The solution to this is _**approximation**_. 

## 1.1 Approximation Theory
Recall from our earlier work concerning deep learning, that neural networks are universal function approximators. That means that given the right architecture, a neural network can approximate any function to an arbitrary degree of accuracy. In practice, they do not perform perfectly, but they do perform very well.

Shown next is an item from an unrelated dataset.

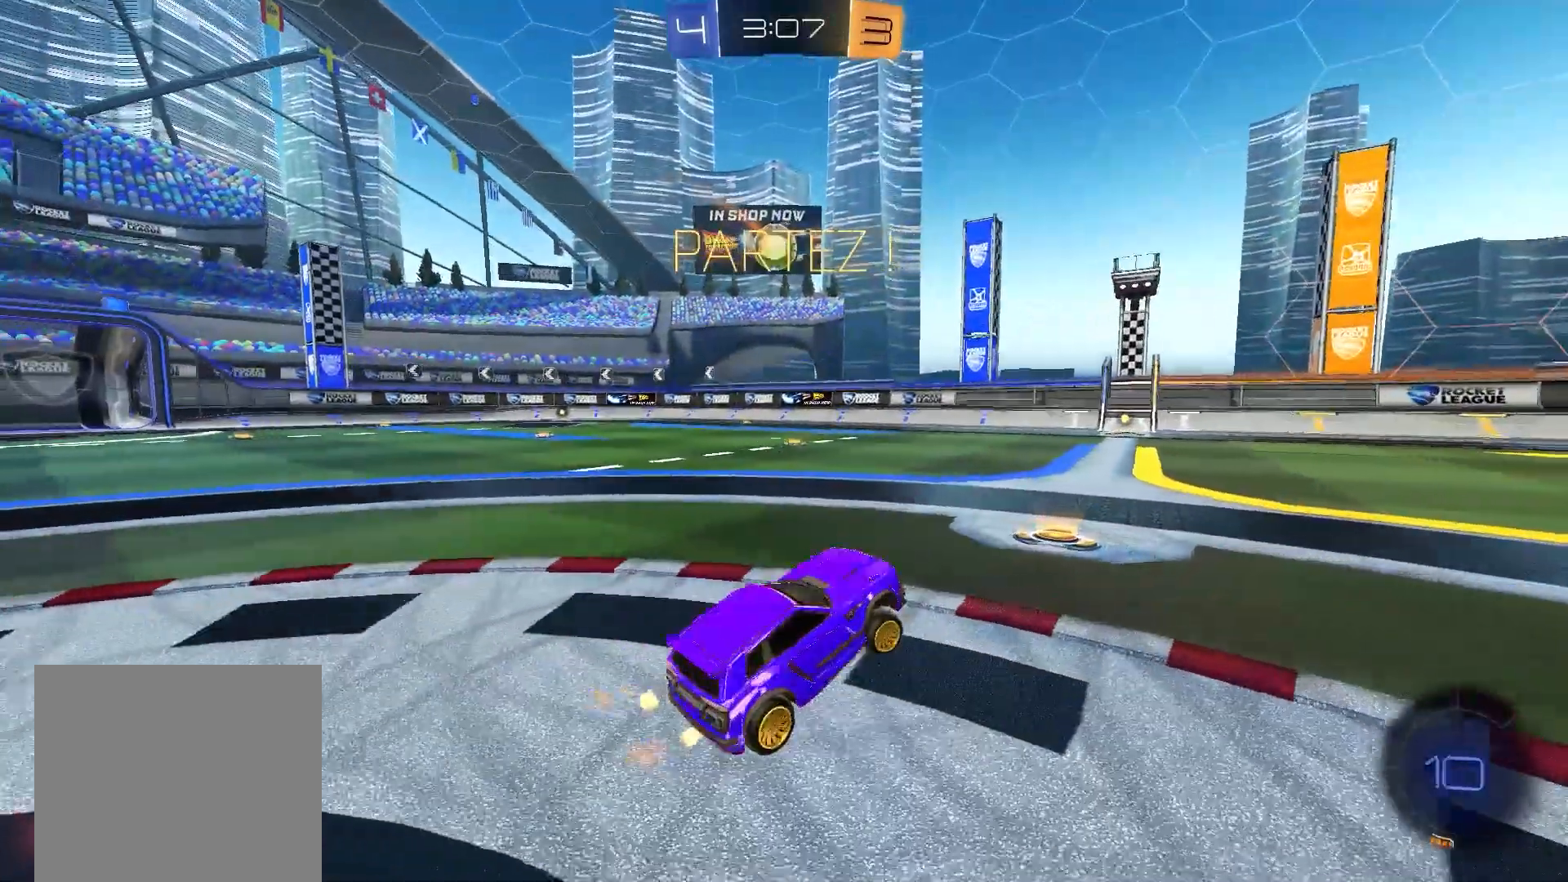
{"buttons": ["B", "R2"], "right_stick": "center", "events": [[67, "B", "up"], [400, "B", "down"]]}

Mathematically, what we are trying to do is first do a feature extraction: so from the state $s$ we can extract a feature vector $x$:

$$x = \varphi (s)$$

Our goal is to then find a _function_ that takes in a feature vector $x$, and a set of parameters $\theta$, that faithfully approximates the value function $V(s)$:

$$\hat{f}(x, \theta) \approx V(s)$$

## 1.2 Linear Approximation
In this section, we are going to focus specifically on linear methods. We will see that function approximation methods require us to use models that are _differentiable_, hence we wouldn't be able to use something like a decision-tree or k-nearest neighbor. In the next set of notebooks (RL with deep learning) we will look at using deep learning methods, which are also differentiable. Unlike linear models, we won't need to do feature engineering before hand, although we could. Models like convolutional neural networks will allow us to use raw pixel data as the state, and the neural network will do its own automatic feature extraction and selection. However, those are harder to implement and take away from the fundamentals of RL, so we will hold off on them for now. For now, all we will need to know are linear regression and gradient descent. 

## 1.3 Section 8 Outline
We are going to proceed with the following outline for this section:

> * We are first going to apply approximation methods to Monte Carlo Prediction. That means we will be estimating the value function given a fixed policy. But instead of representing the value function as a dictionary indexed by state, we will use a linear function approximator. Recall that MC methods require us to play the entire episodes and calculate the returns before doing any updates. So next we will...
* Apply approximation methods to `TD(0)` prediction. Remember, `TD(0)` takes aspects of both MC sampling and the bootstrap method of DP. 
* After working on the prediction problem, we will move to the control problem, and we will use SARSA for this. But we will of course be replacing $Q$ with a linear function approximator. 

## 1.4 Sanity Checking
One thing to keep in mind in this section, is that we can always sanity check our results by comparing to the non-approximated version. We expect our approximation to be close, but not perfect. One obstacle that we may encounter is that our algorithm may be implemented perfectly, but your model is bad. Remember, linear models are _not_ very expressive. So, if we extract a poor set of features, the model won't be able to learn the value function well. In other words, the model will have a large error. To avoid this, we need to proactively think about what features are good for mapping states to values. We will need to put in manual work for feature engineering in order to improve our results.